▶ [WHAT TO DO]
a) In the passage about Loeb's campaign against Sony, what reason did the CEO's son-in-law at InterCept give for not being able to speak with Loeb?
b) Carry on the passage about Loeb's investor tactics, beginning right after its final sentence.

▶ [SOURCE PASSAGE]
Lynton and Ms. Pascal’s leadership, Entertainment’s culture is characterized by a complete lack of accountability and poor financial controls,” he wrote this week. Referencing
After Earth and
White House Down, he added that it is “perplexing” that
Hirai “does not worry about a division that has just released 2013’s versions of
Waterworld and
Ishtar.”
2. Deep Research
Loeb and his staff can be counted on to keep up the relentless investigation into Sony’s business and highlight indiscretions others on Wall Street might have missed. An example is Yahoo, where Loeb investigated the curriculum vitae of top executives and found the discrepancies in then-CEO Scott Thompson’s resume that caused him to resign. A pet peeve of Loeb’s is also nepotism, and nothing causes him to whip out his acerbic pen more quickly. Once, when he found a company he had invested in (InterCept) had employed the CEO’s daughter and her husband, he called the husband on his cell phone and disclosed their conversation in a subsequent letter. “I identified myself as a shareholder interested in learning about the core product lines, to which he replied that he could not speak as he was on the golf course,” Loeb wrote. “I was not sure whether it was his relation with his father-in-law or the $238,776 salary that affords him the opportunity to work on his golf game during business hours.” Another time, he called two great grandsons of a co-founder of Potlatch Corp. members of “The Lucky Sperm Club.”

Collected data:
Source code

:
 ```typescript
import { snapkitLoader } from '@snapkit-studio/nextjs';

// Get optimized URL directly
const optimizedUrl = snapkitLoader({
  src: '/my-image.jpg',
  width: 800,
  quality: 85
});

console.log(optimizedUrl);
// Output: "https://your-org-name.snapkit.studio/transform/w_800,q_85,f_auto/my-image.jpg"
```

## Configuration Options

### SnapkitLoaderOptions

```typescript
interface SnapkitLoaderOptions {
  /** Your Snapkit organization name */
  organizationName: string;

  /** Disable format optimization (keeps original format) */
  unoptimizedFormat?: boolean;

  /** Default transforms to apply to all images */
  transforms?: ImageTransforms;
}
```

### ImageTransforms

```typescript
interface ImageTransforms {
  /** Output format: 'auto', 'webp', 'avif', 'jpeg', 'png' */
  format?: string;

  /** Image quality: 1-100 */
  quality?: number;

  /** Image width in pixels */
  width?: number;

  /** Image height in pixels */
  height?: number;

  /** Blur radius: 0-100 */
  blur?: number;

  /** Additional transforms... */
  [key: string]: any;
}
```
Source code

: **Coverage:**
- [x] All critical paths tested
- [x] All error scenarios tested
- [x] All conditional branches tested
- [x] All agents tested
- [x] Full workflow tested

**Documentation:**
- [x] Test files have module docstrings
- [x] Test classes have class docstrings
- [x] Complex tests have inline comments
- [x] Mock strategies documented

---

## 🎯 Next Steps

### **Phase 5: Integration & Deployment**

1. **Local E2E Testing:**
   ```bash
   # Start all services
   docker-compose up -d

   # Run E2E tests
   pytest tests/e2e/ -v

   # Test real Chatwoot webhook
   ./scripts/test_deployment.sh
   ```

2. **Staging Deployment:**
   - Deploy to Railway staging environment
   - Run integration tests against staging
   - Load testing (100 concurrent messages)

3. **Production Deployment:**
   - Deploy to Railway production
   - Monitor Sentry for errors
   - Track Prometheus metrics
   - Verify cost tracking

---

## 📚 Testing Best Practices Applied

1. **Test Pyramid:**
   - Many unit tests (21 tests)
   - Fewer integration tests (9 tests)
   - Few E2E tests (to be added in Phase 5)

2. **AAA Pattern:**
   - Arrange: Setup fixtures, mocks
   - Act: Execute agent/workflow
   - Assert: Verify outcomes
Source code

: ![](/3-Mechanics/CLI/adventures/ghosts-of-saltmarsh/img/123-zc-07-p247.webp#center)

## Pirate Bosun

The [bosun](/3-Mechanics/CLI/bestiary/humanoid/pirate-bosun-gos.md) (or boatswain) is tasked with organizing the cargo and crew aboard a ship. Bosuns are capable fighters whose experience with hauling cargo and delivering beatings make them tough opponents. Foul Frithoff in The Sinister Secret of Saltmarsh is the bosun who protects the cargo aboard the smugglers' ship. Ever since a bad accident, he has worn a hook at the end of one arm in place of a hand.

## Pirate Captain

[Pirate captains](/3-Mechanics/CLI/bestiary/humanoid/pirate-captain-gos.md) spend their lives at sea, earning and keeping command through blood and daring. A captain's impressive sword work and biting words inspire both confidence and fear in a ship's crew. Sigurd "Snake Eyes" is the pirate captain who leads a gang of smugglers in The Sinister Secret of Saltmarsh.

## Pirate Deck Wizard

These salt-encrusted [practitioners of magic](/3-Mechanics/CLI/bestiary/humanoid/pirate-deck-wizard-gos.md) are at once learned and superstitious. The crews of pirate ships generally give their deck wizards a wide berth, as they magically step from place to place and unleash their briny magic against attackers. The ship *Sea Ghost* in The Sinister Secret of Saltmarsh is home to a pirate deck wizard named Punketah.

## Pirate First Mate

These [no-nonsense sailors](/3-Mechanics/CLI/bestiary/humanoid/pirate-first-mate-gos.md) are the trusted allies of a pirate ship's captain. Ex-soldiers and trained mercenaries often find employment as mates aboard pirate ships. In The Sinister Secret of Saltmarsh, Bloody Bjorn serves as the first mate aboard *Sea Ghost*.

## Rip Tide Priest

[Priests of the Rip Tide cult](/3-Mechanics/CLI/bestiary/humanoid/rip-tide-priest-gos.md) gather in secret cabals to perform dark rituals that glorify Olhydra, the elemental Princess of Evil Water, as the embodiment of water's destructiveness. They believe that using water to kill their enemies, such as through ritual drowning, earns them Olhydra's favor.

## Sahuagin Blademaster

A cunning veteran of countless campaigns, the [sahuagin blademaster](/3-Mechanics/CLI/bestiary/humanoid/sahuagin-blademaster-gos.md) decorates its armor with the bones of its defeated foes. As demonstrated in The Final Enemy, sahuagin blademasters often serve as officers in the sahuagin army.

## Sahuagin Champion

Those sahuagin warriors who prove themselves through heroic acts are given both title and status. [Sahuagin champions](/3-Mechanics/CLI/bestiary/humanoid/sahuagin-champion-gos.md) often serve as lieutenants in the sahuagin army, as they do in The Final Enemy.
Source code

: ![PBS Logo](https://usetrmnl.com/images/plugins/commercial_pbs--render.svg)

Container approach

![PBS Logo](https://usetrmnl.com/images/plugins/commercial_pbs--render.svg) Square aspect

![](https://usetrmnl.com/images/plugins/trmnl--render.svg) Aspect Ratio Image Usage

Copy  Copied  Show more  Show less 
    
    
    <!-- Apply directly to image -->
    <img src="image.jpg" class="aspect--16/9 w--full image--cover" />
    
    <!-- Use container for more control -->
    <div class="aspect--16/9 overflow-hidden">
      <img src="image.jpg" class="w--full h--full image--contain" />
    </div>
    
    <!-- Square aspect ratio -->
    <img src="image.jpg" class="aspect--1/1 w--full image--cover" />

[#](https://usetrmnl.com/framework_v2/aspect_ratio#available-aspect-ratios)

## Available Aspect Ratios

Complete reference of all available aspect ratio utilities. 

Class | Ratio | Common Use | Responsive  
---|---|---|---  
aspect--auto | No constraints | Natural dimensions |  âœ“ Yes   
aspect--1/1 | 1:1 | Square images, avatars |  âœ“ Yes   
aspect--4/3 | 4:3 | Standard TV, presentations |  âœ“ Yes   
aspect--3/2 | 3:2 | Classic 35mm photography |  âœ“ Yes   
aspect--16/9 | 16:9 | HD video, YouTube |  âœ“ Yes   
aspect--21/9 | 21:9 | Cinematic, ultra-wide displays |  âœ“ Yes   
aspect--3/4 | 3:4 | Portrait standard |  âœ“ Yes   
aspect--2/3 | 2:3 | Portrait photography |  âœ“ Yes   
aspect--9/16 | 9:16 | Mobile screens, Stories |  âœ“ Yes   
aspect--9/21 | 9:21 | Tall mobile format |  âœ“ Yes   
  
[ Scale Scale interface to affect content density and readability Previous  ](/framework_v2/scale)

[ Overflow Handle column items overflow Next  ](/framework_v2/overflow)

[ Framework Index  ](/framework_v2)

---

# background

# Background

▶ [TASK ANSWERS]
a) He said he could not speak because he was on the golf course.

b)
3. New Executive Titles
Loeb might invent new titles for Sony executives. Sorting through his previous letters to a variety of companies, one might notice certain turns of phrases are repeated. One is “tooling around,” a term he uses to describe executives who spend company money to travel extensively by jet or even car. Loeb also has a penchant for discovering new acronyms and initialisms. Examples: he accused InterCept of a “Good ol’ boy” attitude, which he shortened to GOB. On another occasion, he retitled the Potlatch CEO the “CVD,” or “chief value destroyer.”
4. Private Time Won’t Be Private
Loeb could use an executive’s outside activities against him or her. If an executive is hitting the links when he should be working, Loeb will pounce. But he’s also far less obvious than that. For example, when he learned that the CEO of Star Gas had a Cornell University scholarship named for him, he wrote in a letter to the CEO: “One can only pity the poor student who suffers the indignity of attaching your name to his academic record.” And when Loeb discovered that a board member at InterCept was a college teacher, he used words like “flunking” and “expel” in letters asking for his resignation. The director, he wrote, “seems to be a living example of the old adage that ‘those who can’t do teach’ …”
5. The Battle Will Be Public
He might not speak on the record often, but Loeb can figure out creative ways to use the press to his advantage. When he becomes a significant shareholder in a company, his letters to management are made public and journalists routinely use them as a source for news. Proxy battles also make for interesting copy. But some observers speculate that Loeb’s strategy for generating news is sometimes well hidden. After making sure Yahoo hired Google executive Marissa Mayer as its new CEO, for example, he allegedly encouraged her to carry out a string of acquisitions in order to keep the Internet company top of mind among reporters. Writing for USA Today, Michael Wolff put it like this: “Loeb’s strategy was, as activist investing often is, a press strategy. By hiring a CEO from Google, then bidding for almost any company on the market — 19 deals in a year — Loeb insured that Yahoo was providing continuous excitement for the tech press.”